MYTH: The bill deviates from securities law and would provide fewer investor protections and compliance obligations for digital asset securities.

FACT: This claim is false. The bill relies on longstanding securities law principles to clearly define which digital assets are securities and which digital assets are commodities. Those subject to the bill’s regulatory requirements must submit disclosures to the Securities and Exchange Commission (SEC), comply with resale restrictions, and comply with anti-evasion restrictions. Under the CLARITY Act, securities remain securities, fraud remains illegal, and the SEC retains full enforcement authority over digital asset securities and primary offerings of ancillary assets, a type of digital asset.

MYTH: The bill puts banks, taxpayers, and the financial system at risk.

FACT: The real risk is the status quo. The CLARITY Act establishes a clear regulatory framework that holds bad actors accountable for fraud, manipulation, and abuse, and is designed to prevent another FTX-style collapse. It requires disclosures so investors understand material risks and includes safeguards to prevent insider misconduct. Clear rules protect investors; uncertainty does not.

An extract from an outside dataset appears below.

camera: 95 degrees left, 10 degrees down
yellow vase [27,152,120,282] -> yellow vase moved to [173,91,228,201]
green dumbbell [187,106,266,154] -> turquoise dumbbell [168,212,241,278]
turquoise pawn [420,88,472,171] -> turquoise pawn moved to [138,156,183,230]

Without a clear regulatory framework in place, digital asset market participants would continue operating overseas, leaving good-faith actors outside U.S.-regulated markets and limiting U.S. oversight and visibility into these markets.

MYTH: The bill creates loopholes for evasion of U.S. rules.

FACT: The bill closes regulatory gaps. The real opportunity for evasion arises from the status quo - unclear jurisdiction between the SEC and Commodity Futures Trading Commission (CFTC) - which creates gaps that can be exploited to avoid oversight. The bill eliminates that ambiguity by clearly allocating jurisdiction between the SEC and CFTC, establishing a joint SEC-CFTC Advisory Committee designed to harmonize digital asset regulatory requirements, and including protections that specifically target evasion.

MYTH: The bill fails to address illicit finance and national security risks.

FACT: The bill establishes strong, enforceable protections against illicit finance and national security threats. It ensures digital asset intermediaries are subject to anti-money laundering and countering terrorist financing requirements, strengthens sanctions compliance, and authorizes the Treasury Department to address high-risk foreign activity. It closes gaps that bad actors and adversaries currently exploit while preserving lawful innovation. It also provides tools to enhance cybersecurity protections.

MYTH: The bill enables illicit finance to occur through decentralized finance (DeFi) trading protocols.

FACT: The bill does the opposite. It targets illicit activity while protecting lawful software development and innovation. The legislation clarifies sanctions obligations, requires centralized digital asset intermediaries that interact with DeFi protocols to implement risk management standards, and includes a tailored rulemaking for intermediaries that are not truly decentralized. Code is protected; misconduct is not.

MYTH: The bill criminalizes software developers or bans self-custody.

FACT: The bill explicitly protects software developers who publish, maintain, or contribute to code without controlling customer funds, and it preserves Americans’ ability to hold their own digital assets. At the same time, the bill makes clear that these protections do not shield fraud, illicit finance, or other misconduct, giving regulators targeted authority to address real risks without sweeping in lawful software development.

MYTH: The bill was written by industry and serves industry interests.

FACT: The bill has been shaped by years of bipartisan work, extensive engagement with regulators and law enforcement, and a focus on public-interest outcomes. It protects investors, closes national security vulnerabilities, and ensures digital asset innovation occurs under clear, enforceable rules instead of operating in regulatory gaps or moving offshore.

BOTTOM LINE: The CLARITY Act replaces uncertainty with clear rules of the road. It protects investors, strengthens national security, preserves lawful innovation, and gives regulators and law enforcement the tools to go after fraud, manipulation, sanctions evasion, and illicit finance.